I bought the BEST apples today at HEB. They were honey crisp apples. It was so crisp and juicy. I fell in love. Who needs chocolate cake when you can have that? I am in no way saying they are the same taste, but if I keep saying apples taste better, I'll eat more apples. This brings me to my trying to eat healthier point. I am reading a book titled Made to Crave. This book is all about how we, as humans, were made to crave. I crave food more than anything. Admitting that is very difficult for me, but it's true. I went from a size 8 (last November) to a size 14. That may not seem like a big jump, but it is. I'm not so much worried about what size pants I'm wearing, rather, how I feel in my own skin. I bought a lot of fruit and veggies today and instead of just swearing off all carbs, I bought 100% whole wheat stuff. We'll see how it goes. I don't want to crave food this much...
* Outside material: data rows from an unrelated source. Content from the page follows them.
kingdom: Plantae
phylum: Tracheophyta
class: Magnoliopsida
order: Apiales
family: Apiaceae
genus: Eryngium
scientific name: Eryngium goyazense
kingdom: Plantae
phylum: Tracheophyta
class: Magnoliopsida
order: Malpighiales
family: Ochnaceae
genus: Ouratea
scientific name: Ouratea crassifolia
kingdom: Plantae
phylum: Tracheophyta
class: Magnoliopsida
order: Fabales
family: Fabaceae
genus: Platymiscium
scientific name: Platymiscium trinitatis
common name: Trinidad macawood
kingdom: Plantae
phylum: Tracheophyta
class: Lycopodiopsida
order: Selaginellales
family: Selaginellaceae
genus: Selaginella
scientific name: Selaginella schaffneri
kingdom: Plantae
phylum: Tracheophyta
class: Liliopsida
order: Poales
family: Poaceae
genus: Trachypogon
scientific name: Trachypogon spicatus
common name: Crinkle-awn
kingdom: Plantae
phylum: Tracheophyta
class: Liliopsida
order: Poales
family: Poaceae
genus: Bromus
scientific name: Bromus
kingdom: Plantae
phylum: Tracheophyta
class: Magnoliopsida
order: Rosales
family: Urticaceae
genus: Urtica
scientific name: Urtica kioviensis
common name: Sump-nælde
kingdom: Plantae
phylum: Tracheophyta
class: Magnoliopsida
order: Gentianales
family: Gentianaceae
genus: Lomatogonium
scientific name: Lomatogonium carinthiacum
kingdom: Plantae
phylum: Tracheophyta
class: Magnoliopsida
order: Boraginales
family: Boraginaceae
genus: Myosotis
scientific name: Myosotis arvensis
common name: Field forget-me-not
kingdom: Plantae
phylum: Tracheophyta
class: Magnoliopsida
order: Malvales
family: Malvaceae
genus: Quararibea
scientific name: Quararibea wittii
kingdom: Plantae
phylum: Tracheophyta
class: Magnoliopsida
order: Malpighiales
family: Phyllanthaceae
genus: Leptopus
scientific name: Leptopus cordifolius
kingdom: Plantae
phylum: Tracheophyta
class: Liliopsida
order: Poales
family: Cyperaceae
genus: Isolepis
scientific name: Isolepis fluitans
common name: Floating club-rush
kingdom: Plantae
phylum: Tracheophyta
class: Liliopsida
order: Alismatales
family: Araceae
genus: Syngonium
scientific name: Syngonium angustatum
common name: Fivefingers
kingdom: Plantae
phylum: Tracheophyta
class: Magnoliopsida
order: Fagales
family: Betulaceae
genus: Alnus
I have been extremely successful with weight loss before, but can never keep it off for prolonged amounts of time. I don't want to just go on a diet for three months or until I lose the weight. I want to change the way I think and feel about food. I want to turn to God when I'm sad, happy, mad, etc. Food does nothing for me except fulfill my physical desires and makes me gain weight. Not such a fun little thought, but it's true. I'm not in any way thinking this journey will be easy, but recently I've had to take a deep look into my life and realized I need to make some changes. One of the reasons I should stop eating so much is because it's expensive. The last 2 months, on my bank statement show A LOT of fast food charges. That's embarrassing. That's disgusting. I don't expect to be a super health freak, but I would like to feel good about how I eat and how I feel. I am being lazy in a different way.